The attack flow is deceptively simple. An attacker obtains the target's basic personal information—name, address, and national identity number—which are often publicly available or easily scraped. They then fill out a physical PoA form, which requires the signature of the account holder and a witness. The researchers discovered that the verification of these physical documents is often cursory at best. By forging these signatures and submitting the paper form, they were able to grant themselves full, granular access to the victim's bank account.

Crucially, this access was not limited or monitored. Once the bank processed the paper form, the attacker’s digital identity was linked to the victim’s account. They could view ten years of transaction history, move funds, and manage the account as if they were the owner. The most alarming part of the research is that the victim received no notification of this change. The bank’s internal systems treated the manual PoA as a legitimate administrative update, completely bypassing the digital security controls that would normally flag unauthorized access attempts.
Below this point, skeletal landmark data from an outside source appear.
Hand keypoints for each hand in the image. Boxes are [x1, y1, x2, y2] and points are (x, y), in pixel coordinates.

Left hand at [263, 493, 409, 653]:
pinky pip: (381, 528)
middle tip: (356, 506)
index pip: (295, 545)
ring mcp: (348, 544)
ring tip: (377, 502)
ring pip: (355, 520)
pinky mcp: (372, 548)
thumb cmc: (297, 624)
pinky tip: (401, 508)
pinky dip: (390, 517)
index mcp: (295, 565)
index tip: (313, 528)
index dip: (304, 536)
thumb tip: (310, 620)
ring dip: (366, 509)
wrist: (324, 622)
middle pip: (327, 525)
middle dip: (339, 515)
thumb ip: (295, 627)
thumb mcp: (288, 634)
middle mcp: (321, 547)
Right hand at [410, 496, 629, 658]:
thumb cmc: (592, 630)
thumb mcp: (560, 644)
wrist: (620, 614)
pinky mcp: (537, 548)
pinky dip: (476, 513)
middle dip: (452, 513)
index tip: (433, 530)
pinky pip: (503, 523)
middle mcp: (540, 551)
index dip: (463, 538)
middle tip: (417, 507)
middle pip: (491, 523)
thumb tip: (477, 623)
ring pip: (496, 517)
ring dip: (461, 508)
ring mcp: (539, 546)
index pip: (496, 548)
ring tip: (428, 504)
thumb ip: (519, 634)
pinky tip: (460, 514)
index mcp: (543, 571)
Why This Matters for Pentesters

For those of us conducting red team engagements or bug bounty research, this is a vital reminder to look beyond the application layer. When you are scoping an engagement, you are likely looking at the web interface, the mobile app, and the API. You are looking for Identification and Authentication Failures. But what happens when you ask the client about their "emergency" or "manual" account recovery processes?
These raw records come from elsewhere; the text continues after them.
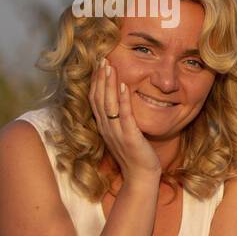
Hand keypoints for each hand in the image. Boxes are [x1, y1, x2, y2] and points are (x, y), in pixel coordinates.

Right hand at [89, 58, 160, 183]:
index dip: (96, 82)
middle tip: (102, 58)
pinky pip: (125, 116)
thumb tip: (121, 104)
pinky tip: (125, 86)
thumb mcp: (124, 134)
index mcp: (104, 126)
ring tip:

Every organization has a "break-glass" procedure. Whether it is a bank, a cloud service provider, or a SaaS platform, there is almost always a manual process designed to help users who have lost access to their primary authentication methods. These processes are the weakest link. They are often handled by customer support staff who are incentivized to be helpful rather than suspicious.
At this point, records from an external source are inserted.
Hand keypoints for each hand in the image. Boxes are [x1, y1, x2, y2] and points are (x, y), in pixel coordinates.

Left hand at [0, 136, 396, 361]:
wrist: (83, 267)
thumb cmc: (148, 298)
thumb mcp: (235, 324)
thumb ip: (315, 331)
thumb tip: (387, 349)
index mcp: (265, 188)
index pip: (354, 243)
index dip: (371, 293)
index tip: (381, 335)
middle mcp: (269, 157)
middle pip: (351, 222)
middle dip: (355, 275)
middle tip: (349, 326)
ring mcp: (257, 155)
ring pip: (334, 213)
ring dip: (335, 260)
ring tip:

During a test, map out these administrative backdoors. If you can identify a process that allows a user to bypass MFA or gain account access through a support ticket, a physical form, or a phone call, you have found a high-impact vulnerability. The goal is to document the lack of verification controls. Does the bank verify the signature against a database? Do they send a confirmation email or SMS to the account holder before granting access? If the answer is no, you have a finding that is far more dangerous than a reflected XSS.

The Defensive Reality

Defending against this is difficult because it requires a fundamental shift in how organizations view trust. The researchers noted that the banks they tested were essentially operating on an "all-or-nothing" trust model. Once the paper form was accepted, the attacker was treated as a trusted user.

To mitigate this, organizations must implement strict notification and confirmation loops for any change in account access. If a PoA is added, the account holder must be notified immediately through multiple channels—email, SMS, and push notification—with a clear, one-click option to reject the change. Furthermore, access granted via manual processes should be restricted by default. There is no reason a power of attorney needs full, unrestricted access to ten years of transaction history or the ability to transfer large sums of money without additional, real-time authorization from the account owner.

Moving Forward

The research highlights a critical blind spot in our industry. We have become so focused on securing the digital perimeter that we have neglected the analog processes that underpin it. As we continue to push for more secure authentication, we must ensure that our manual recovery and administrative processes are not left behind.

If you are a researcher, start asking questions about these manual paths. If you are a founder or a security lead, audit your support and administrative workflows with the same rigor you apply to your production code. The next major breach might not come from a sophisticated exploit chain, but from a piece of paper that was never properly verified. Investigate your own organization's "break-glass" procedures today, because if you haven't tested them, you can be certain that someone else eventually will.